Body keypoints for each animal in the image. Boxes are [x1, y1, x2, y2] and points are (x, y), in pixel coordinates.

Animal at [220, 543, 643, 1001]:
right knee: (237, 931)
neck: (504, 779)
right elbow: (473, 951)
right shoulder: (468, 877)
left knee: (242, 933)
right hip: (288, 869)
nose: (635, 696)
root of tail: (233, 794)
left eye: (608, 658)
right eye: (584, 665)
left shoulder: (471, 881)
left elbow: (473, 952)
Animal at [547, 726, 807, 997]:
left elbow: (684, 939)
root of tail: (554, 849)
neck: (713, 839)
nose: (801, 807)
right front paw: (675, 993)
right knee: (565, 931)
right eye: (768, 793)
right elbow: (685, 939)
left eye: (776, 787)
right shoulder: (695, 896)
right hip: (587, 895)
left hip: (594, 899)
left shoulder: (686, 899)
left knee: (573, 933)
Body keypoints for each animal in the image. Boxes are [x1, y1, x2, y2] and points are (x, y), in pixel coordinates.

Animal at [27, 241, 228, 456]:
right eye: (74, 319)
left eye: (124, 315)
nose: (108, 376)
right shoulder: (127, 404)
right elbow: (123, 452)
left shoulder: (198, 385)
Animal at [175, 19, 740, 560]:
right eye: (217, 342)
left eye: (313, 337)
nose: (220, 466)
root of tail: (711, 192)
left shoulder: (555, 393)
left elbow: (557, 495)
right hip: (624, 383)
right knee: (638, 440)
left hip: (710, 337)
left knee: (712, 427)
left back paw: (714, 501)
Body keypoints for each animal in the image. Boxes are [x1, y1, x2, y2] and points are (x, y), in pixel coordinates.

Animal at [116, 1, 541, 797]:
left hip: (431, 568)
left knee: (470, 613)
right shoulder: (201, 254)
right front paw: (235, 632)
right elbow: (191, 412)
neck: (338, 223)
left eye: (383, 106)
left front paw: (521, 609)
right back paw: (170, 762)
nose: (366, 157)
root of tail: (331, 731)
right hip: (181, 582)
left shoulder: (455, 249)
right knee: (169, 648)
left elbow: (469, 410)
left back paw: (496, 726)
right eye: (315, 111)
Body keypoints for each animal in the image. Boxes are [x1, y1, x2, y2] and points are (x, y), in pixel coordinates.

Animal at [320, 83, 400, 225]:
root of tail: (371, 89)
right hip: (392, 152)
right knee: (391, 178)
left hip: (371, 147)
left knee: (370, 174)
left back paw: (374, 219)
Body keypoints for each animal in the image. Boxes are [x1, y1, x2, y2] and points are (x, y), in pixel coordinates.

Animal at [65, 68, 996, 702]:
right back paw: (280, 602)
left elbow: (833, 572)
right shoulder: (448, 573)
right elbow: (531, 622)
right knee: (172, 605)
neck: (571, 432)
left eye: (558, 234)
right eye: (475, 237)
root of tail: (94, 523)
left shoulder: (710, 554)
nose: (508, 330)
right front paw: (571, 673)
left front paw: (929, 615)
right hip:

-------

▶ [BRIEF]:
Output all of the listing exactly as written.

▶ [SOLVED EXERCISE]:
Body keypoints for each animal in the image. Boxes are [x1, y1, x2, y2] and points are (x, y), in pixel coordinates.

Animal at [220, 543, 643, 1001]:
right knee: (237, 931)
neck: (504, 779)
right elbow: (473, 951)
right shoulder: (468, 877)
left knee: (242, 933)
right hip: (288, 869)
nose: (635, 696)
root of tail: (233, 794)
left eye: (608, 658)
right eye: (584, 665)
left shoulder: (471, 881)
left elbow: (473, 952)
Animal at [547, 726, 807, 997]:
left elbow: (684, 939)
root of tail: (554, 849)
neck: (713, 839)
nose: (801, 807)
right front paw: (675, 993)
right knee: (565, 931)
right eye: (768, 793)
right elbow: (685, 939)
left eye: (776, 787)
right shoulder: (695, 896)
right hip: (587, 895)
left hip: (594, 899)
left shoulder: (686, 899)
left knee: (573, 933)
Body keypoints for each animal in the image. Boxes are [x1, y1, x2, y2] and points are (x, y), in pixel coordinates.

Animal at [27, 241, 228, 456]:
right eye: (74, 319)
left eye: (124, 315)
nose: (108, 376)
right shoulder: (127, 404)
right elbow: (123, 452)
left shoulder: (198, 385)
Animal at [175, 19, 740, 560]:
right eye: (217, 342)
left eye: (313, 337)
nose: (220, 466)
root of tail: (711, 192)
left shoulder: (555, 393)
left elbow: (557, 495)
right hip: (624, 383)
right knee: (638, 440)
left hip: (710, 337)
left knee: (712, 427)
left back paw: (714, 501)
Body keypoints for each animal in the image. Boxes are [x1, y1, x2, y2] and points are (x, y), in pixel coordinates.

Animal at [116, 1, 541, 797]:
left hip: (431, 568)
left knee: (470, 613)
right shoulder: (201, 254)
right front paw: (235, 632)
right elbow: (191, 412)
neck: (338, 223)
left eye: (383, 106)
left front paw: (521, 609)
right back paw: (170, 762)
nose: (366, 157)
root of tail: (331, 731)
right hip: (181, 582)
left shoulder: (455, 249)
right knee: (169, 648)
left elbow: (469, 410)
left back paw: (496, 726)
right eye: (315, 111)
Body keypoints for each animal in the image. Boxes are [x1, y1, x2, y2] and points are (x, y), in pixel coordinates.

Animal at [320, 83, 400, 225]:
root of tail: (371, 89)
right hip: (392, 152)
right knee: (391, 178)
left hip: (371, 147)
left knee: (370, 174)
left back paw: (374, 219)
Body keypoints for each animal in the image. Boxes are [x1, y1, x2, y2] and points are (x, y), in pixel coordinates.

Animal at [65, 68, 996, 702]:
right back paw: (280, 602)
left elbow: (833, 572)
right shoulder: (448, 573)
right elbow: (531, 622)
right knee: (172, 605)
neck: (571, 432)
left eye: (558, 234)
right eye: (475, 237)
root of tail: (94, 523)
left shoulder: (710, 554)
nose: (508, 330)
right front paw: (571, 673)
left front paw: (929, 615)
right hip:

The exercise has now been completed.